Chinese dissident Liu Xiaobo has won the Nobel Peace Prize. The Washington Post reports that Liu is currently in jail for helping publish the “Charter 08,” which demanded, among other things, “a judiciary not controlled by the Communist Party, meaningful elections and the freedoms of association, assembly, expression and religion.”
Apparently Liu has never been afraid to put everything on the line:
In 1989, he left a cushy post as a visiting scholar at Columbia University to return to China to participate in demonstrations in Tiananmen Square.
On the night of June 3, 1989, he was one of four dissidents who negotiated with the People’s Liberation Army to allow the last several hundred students to peacefully vacate the square. After the crackdown he spent two years in jail.
Liu was dispatched to a re-education camp in 1996 for co-writing an open letter that demanded the impeachment of then-president Jiang Zemin.
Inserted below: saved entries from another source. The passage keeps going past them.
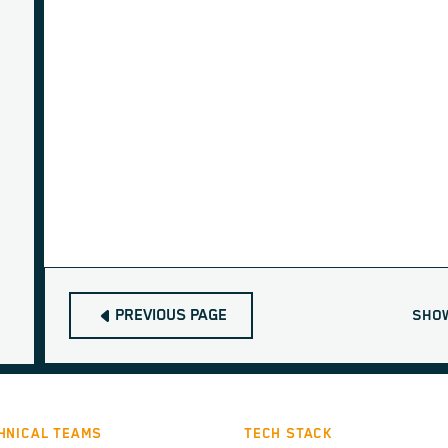
PREVIOUS PAGE
SHO
HNICAL TEAMS
TECH STACK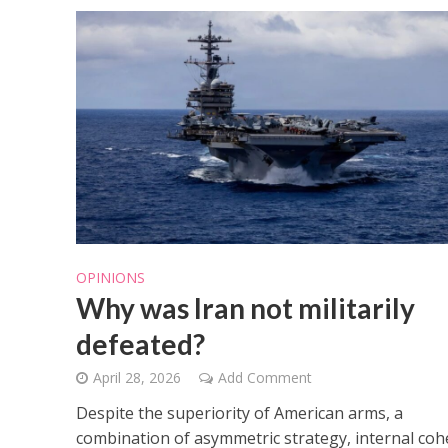
OPINIONS
Why was Iran not militarily
defeated?
April 28, 2026
Add Comment
Despite the superiority of American arms, a
combination of asymmetric strategy, internal coh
From then until his arrest in December, 2008, two days before the charter was released, Liu lived a life of constant harassment by the security services. He was repeatedly questioned because of his views or his essays, which were passed around the Internet by thousands of his readers.
Here is Liu’s wikipedia entry, which is growing right now.
It hardly needs to be said…Liu’s going to have a hard time following in the footsteps of last year’s winner.